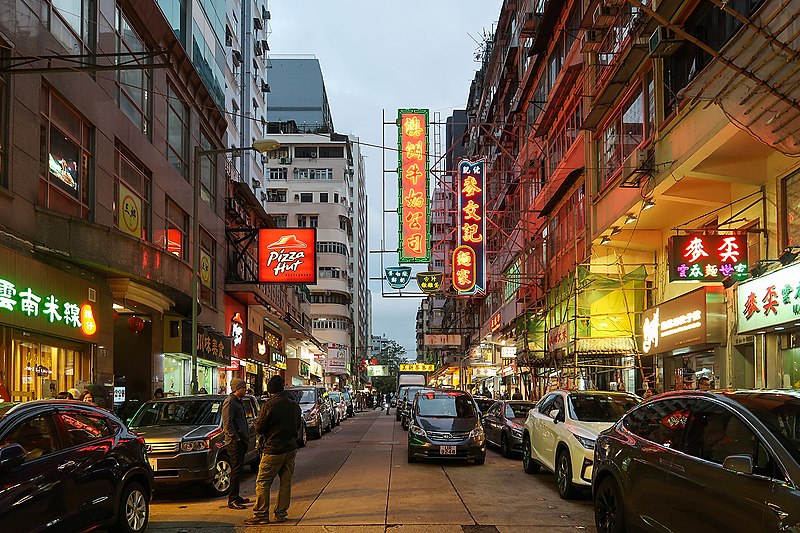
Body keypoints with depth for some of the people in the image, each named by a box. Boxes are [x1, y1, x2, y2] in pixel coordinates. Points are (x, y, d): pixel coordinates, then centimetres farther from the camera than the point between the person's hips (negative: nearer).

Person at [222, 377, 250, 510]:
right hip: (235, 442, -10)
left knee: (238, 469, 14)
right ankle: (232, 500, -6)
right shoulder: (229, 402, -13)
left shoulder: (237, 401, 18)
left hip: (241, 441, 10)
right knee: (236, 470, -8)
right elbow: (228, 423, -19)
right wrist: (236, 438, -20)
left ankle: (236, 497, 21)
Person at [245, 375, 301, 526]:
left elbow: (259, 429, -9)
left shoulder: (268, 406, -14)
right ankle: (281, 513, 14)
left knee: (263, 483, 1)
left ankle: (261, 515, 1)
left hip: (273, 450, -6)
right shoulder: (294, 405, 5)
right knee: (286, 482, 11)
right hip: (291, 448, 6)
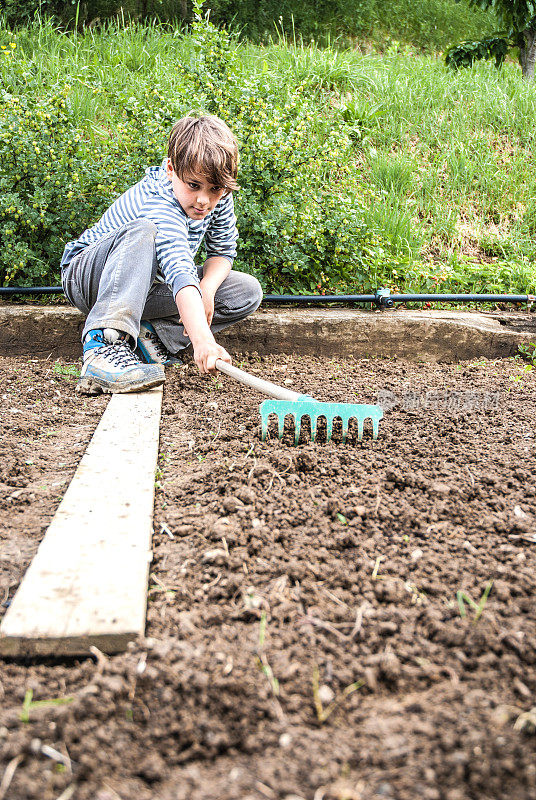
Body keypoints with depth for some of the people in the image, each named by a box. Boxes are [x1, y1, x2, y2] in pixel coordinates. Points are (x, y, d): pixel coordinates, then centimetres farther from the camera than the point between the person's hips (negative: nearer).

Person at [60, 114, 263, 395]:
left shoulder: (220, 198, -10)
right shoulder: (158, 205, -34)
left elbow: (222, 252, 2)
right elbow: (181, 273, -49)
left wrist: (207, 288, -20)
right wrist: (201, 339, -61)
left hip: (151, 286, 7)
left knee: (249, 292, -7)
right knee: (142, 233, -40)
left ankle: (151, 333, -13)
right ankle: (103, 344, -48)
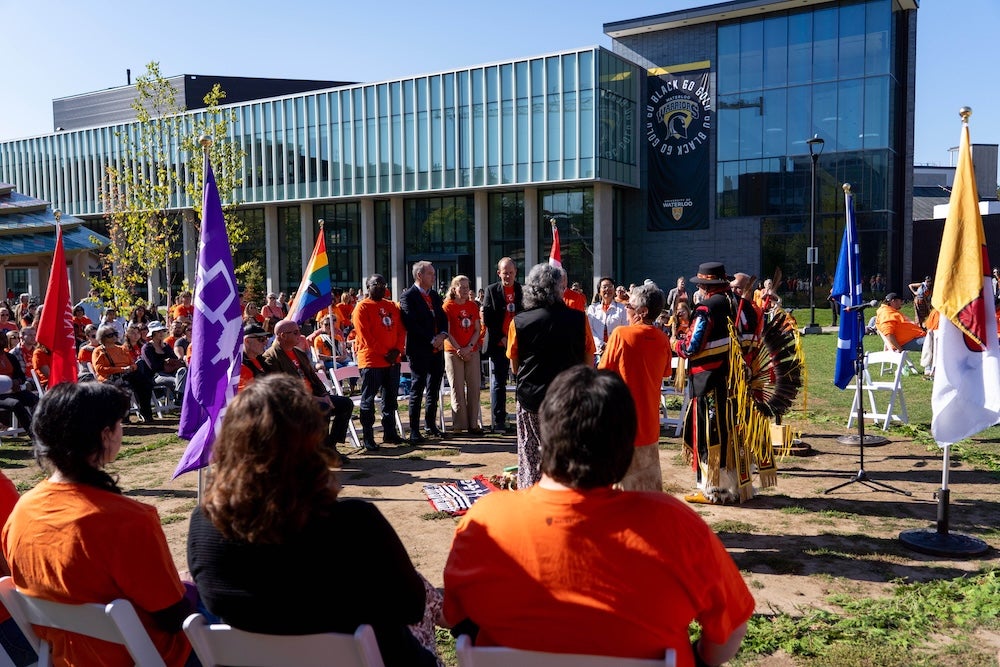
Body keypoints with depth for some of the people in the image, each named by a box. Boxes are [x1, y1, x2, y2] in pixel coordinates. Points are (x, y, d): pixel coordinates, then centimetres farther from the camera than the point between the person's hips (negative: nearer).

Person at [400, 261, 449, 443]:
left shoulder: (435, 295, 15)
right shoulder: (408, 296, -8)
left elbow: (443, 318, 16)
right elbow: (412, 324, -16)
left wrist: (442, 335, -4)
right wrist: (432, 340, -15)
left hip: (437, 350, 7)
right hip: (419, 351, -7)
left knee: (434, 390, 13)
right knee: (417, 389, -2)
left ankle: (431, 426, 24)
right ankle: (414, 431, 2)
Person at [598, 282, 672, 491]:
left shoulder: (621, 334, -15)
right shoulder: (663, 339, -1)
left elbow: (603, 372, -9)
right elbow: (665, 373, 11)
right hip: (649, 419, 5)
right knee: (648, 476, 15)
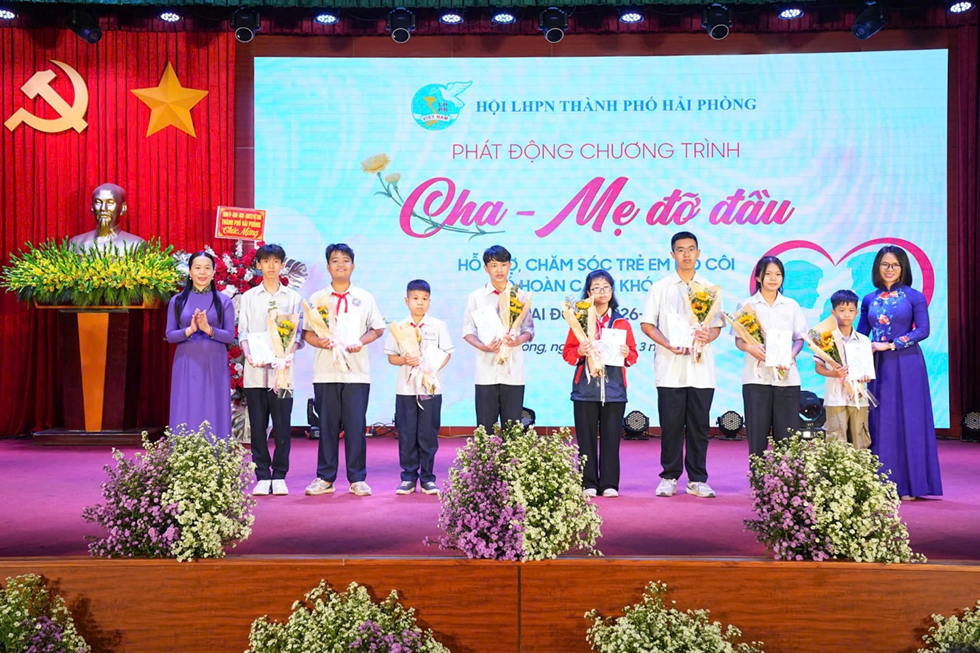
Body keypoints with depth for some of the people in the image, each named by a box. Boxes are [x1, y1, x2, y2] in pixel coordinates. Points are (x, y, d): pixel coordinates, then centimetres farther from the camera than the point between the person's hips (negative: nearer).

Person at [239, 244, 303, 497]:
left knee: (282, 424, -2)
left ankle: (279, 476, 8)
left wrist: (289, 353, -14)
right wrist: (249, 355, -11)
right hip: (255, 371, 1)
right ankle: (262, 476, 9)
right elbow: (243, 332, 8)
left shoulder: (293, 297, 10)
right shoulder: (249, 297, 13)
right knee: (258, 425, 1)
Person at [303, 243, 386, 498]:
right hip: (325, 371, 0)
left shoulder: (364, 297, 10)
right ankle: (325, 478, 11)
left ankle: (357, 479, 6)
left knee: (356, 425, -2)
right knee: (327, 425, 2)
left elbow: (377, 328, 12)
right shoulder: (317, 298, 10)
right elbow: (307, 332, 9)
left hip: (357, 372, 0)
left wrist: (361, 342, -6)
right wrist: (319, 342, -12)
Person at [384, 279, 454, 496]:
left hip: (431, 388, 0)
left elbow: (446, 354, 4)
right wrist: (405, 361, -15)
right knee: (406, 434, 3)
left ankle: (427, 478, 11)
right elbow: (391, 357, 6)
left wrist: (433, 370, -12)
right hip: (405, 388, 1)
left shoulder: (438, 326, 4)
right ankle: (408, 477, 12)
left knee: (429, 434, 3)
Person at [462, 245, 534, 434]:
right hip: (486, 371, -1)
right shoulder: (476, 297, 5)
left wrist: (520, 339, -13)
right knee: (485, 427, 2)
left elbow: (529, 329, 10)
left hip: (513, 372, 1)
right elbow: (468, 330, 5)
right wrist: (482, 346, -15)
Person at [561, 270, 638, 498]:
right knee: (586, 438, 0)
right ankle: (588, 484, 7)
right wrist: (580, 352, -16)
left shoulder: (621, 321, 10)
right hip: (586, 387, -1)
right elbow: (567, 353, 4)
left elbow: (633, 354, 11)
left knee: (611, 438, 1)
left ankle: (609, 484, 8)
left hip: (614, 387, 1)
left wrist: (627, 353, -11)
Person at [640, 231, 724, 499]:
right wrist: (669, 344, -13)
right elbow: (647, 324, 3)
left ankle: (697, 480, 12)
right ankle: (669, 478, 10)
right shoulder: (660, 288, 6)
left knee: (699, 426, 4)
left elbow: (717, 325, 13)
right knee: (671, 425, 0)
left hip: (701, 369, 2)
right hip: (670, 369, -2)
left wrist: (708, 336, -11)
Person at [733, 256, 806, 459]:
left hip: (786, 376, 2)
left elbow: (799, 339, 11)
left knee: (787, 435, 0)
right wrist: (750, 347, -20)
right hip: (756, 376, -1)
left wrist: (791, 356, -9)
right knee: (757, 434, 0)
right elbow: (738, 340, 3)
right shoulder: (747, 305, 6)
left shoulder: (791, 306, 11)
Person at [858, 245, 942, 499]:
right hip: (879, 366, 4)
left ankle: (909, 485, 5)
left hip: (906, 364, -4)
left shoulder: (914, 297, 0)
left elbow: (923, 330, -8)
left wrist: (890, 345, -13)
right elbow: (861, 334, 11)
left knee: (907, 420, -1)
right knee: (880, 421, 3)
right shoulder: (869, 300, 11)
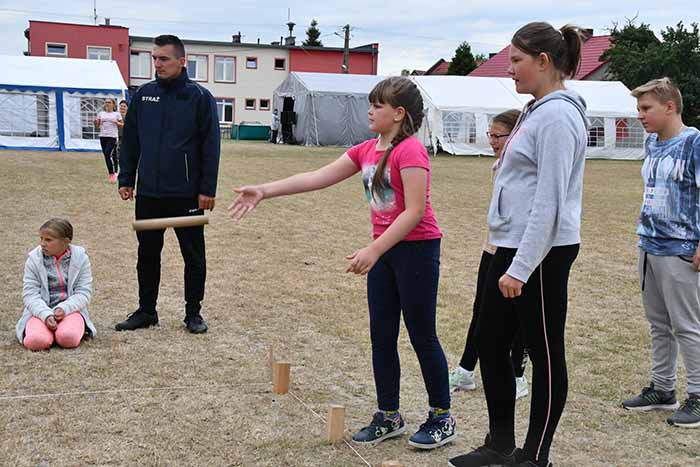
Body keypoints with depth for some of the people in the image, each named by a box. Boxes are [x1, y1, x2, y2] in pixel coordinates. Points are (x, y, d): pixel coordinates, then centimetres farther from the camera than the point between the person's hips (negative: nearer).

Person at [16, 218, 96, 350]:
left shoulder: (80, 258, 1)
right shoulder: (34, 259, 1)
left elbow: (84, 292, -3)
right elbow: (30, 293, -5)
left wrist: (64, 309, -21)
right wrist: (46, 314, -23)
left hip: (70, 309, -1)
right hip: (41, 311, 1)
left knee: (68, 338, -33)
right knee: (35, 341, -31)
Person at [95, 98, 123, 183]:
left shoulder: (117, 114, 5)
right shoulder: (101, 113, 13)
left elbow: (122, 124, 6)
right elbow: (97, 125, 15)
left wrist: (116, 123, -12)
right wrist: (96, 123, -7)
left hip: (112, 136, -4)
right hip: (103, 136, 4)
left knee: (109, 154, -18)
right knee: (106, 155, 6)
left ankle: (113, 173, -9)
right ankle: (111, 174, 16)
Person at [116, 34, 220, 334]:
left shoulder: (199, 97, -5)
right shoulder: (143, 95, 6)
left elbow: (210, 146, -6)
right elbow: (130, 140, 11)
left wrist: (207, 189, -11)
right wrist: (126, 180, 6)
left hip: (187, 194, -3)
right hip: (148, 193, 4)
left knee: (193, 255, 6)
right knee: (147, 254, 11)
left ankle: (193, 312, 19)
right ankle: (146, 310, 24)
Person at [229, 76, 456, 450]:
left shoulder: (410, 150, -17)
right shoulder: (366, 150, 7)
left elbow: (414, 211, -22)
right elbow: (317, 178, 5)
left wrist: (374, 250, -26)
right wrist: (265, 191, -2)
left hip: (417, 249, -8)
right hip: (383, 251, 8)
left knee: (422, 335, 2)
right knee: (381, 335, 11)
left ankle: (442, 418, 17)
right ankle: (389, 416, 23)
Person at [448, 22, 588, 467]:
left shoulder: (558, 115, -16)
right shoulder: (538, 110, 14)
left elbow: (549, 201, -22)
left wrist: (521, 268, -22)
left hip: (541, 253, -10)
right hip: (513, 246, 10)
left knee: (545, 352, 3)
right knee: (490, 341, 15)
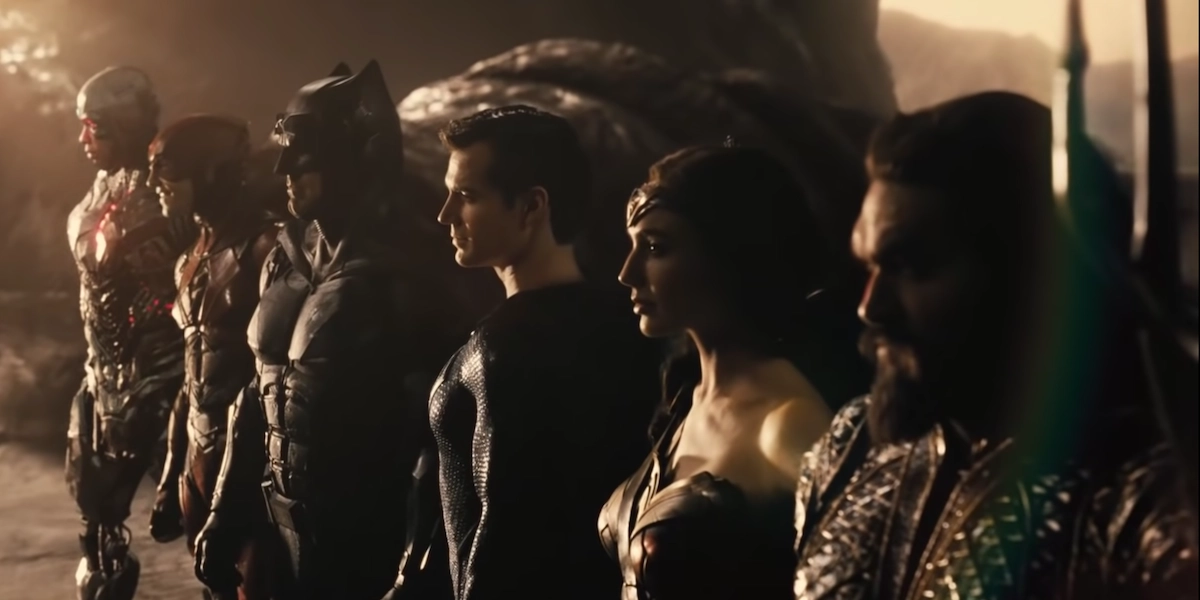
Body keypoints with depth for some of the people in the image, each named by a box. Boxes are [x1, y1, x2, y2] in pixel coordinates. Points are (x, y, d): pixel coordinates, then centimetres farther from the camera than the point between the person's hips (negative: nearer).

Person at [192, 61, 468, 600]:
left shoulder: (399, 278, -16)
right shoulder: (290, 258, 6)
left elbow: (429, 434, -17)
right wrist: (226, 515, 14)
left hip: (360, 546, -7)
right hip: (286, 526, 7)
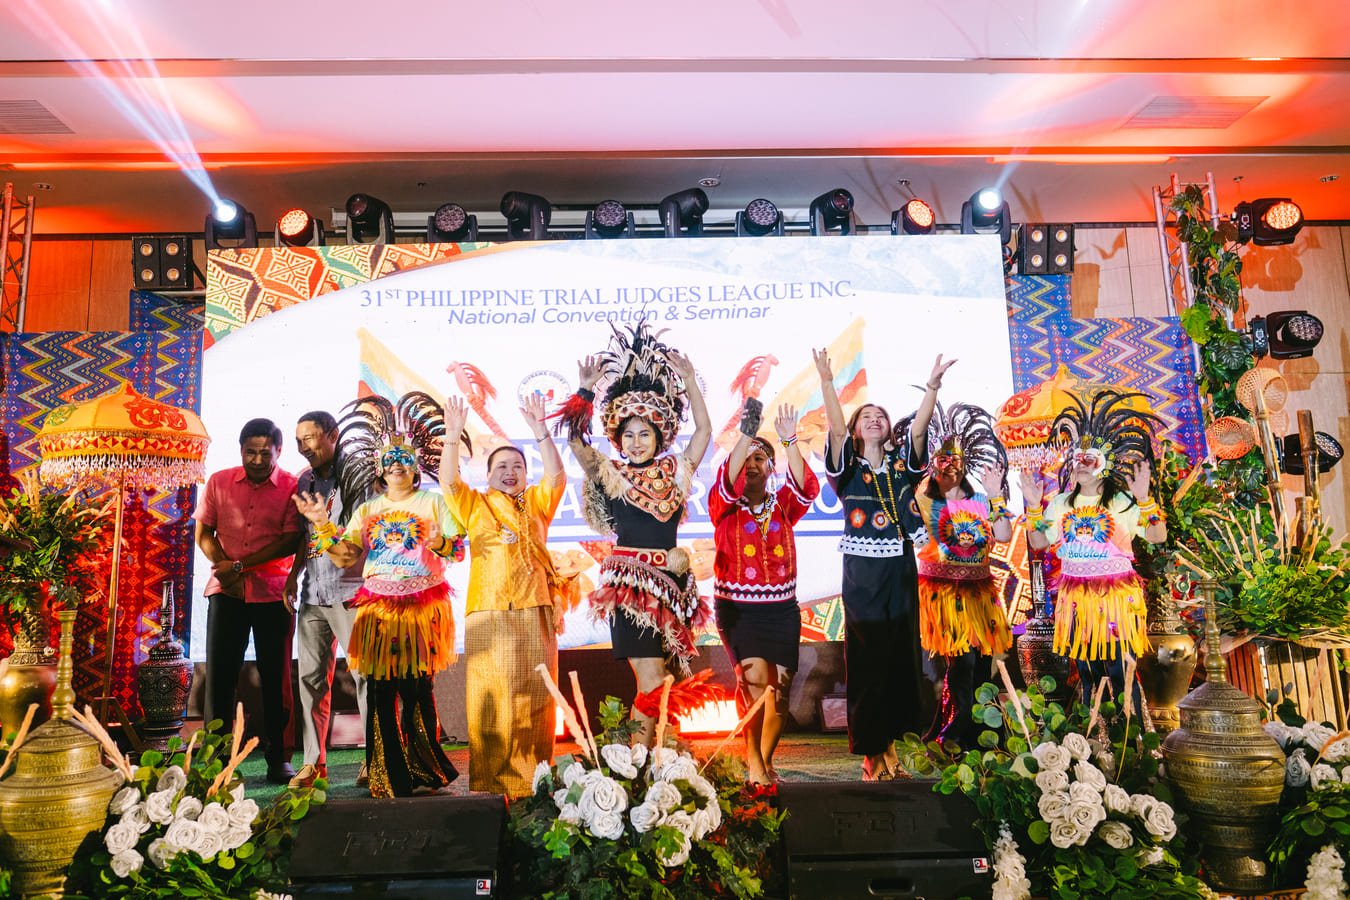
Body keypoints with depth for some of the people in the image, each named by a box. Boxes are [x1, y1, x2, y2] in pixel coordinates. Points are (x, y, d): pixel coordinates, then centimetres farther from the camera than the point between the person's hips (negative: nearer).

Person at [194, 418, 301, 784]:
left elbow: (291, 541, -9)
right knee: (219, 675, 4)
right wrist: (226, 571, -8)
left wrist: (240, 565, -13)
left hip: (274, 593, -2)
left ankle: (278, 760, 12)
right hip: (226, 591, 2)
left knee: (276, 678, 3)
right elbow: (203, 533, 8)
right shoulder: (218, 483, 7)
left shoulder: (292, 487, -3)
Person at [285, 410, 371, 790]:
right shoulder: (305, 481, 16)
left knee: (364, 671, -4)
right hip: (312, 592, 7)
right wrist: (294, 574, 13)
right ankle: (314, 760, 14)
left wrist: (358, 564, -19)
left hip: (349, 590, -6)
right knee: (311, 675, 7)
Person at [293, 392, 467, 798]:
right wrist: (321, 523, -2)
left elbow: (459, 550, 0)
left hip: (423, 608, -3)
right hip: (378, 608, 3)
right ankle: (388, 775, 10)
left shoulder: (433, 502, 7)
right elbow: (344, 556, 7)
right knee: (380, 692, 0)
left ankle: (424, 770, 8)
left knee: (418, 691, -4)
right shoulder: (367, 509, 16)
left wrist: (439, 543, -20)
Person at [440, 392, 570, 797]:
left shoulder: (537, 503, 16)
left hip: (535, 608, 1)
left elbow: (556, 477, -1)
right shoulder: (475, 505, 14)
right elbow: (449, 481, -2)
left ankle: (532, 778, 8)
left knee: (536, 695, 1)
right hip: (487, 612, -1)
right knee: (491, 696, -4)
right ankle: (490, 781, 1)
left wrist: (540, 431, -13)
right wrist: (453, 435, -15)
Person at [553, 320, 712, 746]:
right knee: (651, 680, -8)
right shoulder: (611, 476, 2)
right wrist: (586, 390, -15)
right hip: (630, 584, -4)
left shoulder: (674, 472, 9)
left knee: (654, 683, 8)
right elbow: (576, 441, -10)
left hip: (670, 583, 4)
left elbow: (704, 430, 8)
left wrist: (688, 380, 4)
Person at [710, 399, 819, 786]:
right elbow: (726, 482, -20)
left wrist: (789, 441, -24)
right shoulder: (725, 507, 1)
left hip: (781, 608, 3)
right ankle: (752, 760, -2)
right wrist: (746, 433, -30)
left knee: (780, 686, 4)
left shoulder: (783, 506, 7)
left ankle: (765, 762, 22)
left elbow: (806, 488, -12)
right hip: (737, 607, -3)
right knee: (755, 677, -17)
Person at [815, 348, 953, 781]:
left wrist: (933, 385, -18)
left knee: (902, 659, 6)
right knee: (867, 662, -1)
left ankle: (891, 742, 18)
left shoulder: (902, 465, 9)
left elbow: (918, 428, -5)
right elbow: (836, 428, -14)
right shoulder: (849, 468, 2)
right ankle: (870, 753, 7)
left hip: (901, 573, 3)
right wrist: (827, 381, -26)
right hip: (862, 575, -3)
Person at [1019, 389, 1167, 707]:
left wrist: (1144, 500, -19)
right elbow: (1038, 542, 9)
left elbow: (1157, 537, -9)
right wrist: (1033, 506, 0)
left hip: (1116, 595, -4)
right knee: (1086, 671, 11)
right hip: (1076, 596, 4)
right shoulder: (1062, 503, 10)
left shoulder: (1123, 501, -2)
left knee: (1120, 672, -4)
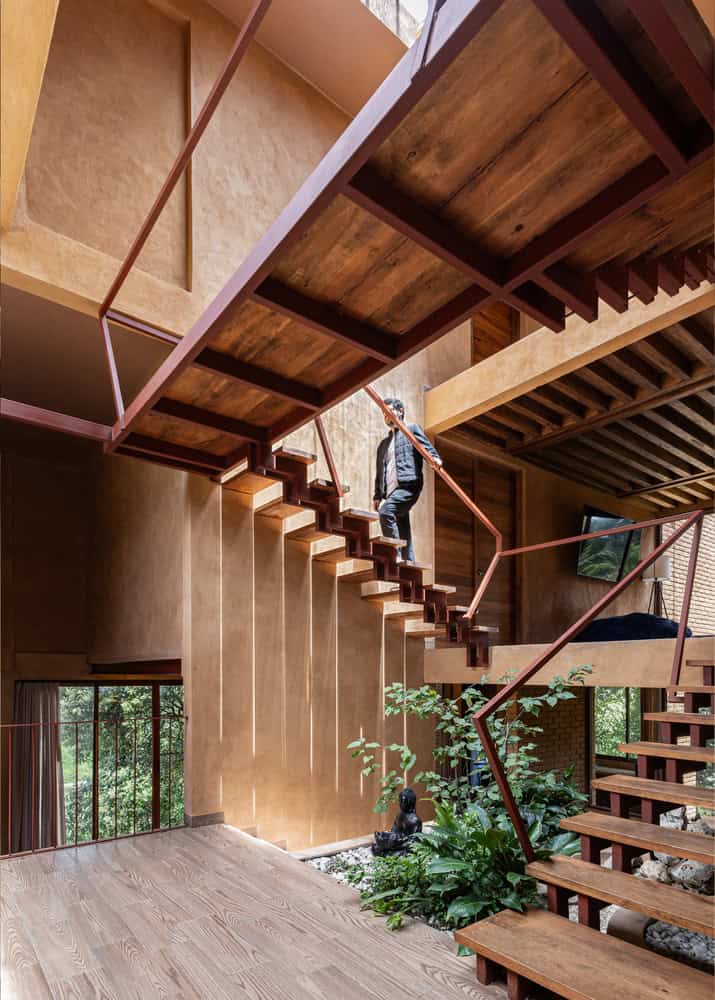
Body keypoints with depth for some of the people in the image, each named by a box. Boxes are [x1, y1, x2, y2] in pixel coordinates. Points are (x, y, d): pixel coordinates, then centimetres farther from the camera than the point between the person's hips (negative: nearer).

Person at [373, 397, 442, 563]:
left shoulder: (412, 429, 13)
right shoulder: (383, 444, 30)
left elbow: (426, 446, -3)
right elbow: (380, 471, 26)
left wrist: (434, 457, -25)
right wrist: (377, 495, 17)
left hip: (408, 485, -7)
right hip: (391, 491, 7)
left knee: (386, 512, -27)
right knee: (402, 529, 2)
+++++
### [WHAT THE TASK ASKS]
Extract the part of the records that opens with the line containing "right knee: (648, 476, 15)" and closes with the line containing "right hip: (486, 371, -1)". Take only those lines, exactly, and no pictures.

### [TASK OUTPUT]
right knee: (648, 476, 15)
Body keypoints with depth for some of the people in the image, each named by a box. Boxes are [x1, y1, x2, y2] in pixel coordinates. Points are (x, y, d): pixel coordinates, then centimetres farther from the camera than the point between the person's hips (negative: nearer).

Person at [239, 244, 303, 497]:
left knee: (282, 424, -2)
left ankle: (279, 476, 8)
left wrist: (289, 353, -14)
right wrist: (249, 355, -11)
right hip: (255, 371, 1)
right ankle: (262, 476, 9)
right elbow: (243, 332, 8)
left shoulder: (293, 297, 10)
right shoulder: (249, 297, 13)
right knee: (258, 425, 1)
Person at [303, 243, 386, 498]:
right hip: (325, 371, 0)
left shoulder: (364, 297, 10)
right ankle: (325, 478, 11)
left ankle: (357, 479, 6)
left knee: (356, 425, -2)
right knee: (327, 425, 2)
left elbow: (377, 328, 12)
right shoulder: (317, 298, 10)
right elbow: (307, 332, 9)
left hip: (357, 372, 0)
left wrist: (361, 342, -6)
right wrist: (319, 342, -12)
Person at [384, 279, 454, 496]:
left hip: (431, 388, 0)
left elbow: (446, 354, 4)
right wrist: (405, 361, -15)
right knee: (406, 434, 3)
left ankle: (427, 478, 11)
right elbow: (391, 357, 6)
left wrist: (433, 370, -12)
right hip: (405, 388, 1)
left shoulder: (438, 326, 4)
right ankle: (408, 477, 12)
left knee: (429, 434, 3)
Person at [462, 245, 534, 434]:
right hip: (486, 371, -1)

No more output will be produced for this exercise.